What this task involves :: The word "bella" occurs in some of the lines below; copy each of those lines.
(Provided material Opens)
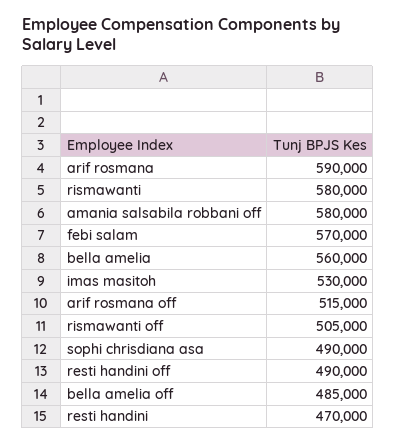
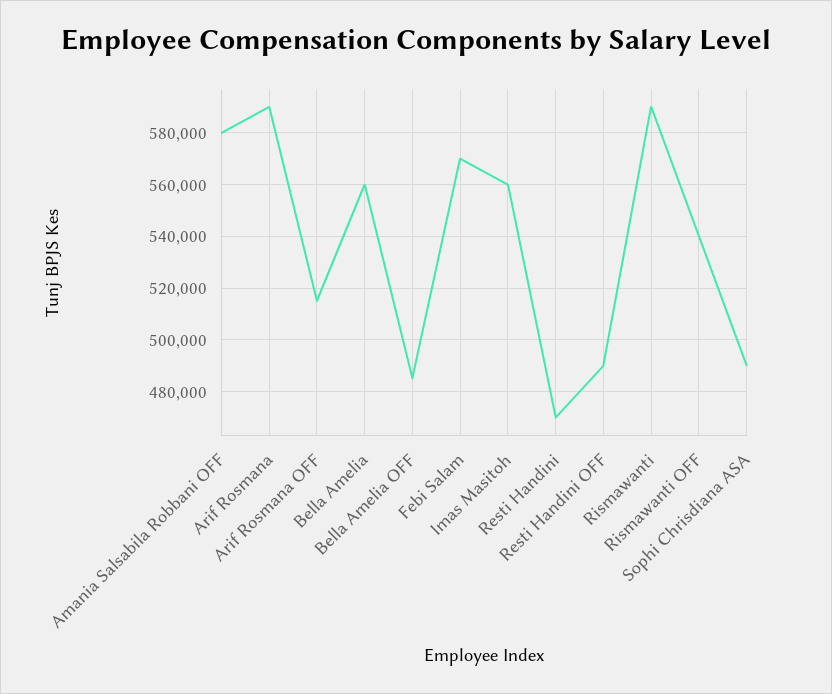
  {
    "arif rosmana": 590000,
-   "rismawanti": 580000,
+   "rismawanti": 590000,
    "amania salsabila robbani off": 580000,
    "febi salam": 570000,
    "bella amelia": 560000,
-   "imas masitoh": 530000,
+   "imas masitoh": 560000,
    "arif rosmana off": 515000,
-   "rismawanti off": 505000,
+   "rismawanti off": 540000,
    "sophi chrisdiana asa": 490000,
    "resti handini off": 490000,
    "bella amelia off": 485000,
    "resti handini": 470000
  }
(Provided material Closes)
Reply to the exercise ::
    "bella amelia": 560000,
    "bella amelia off": 485000,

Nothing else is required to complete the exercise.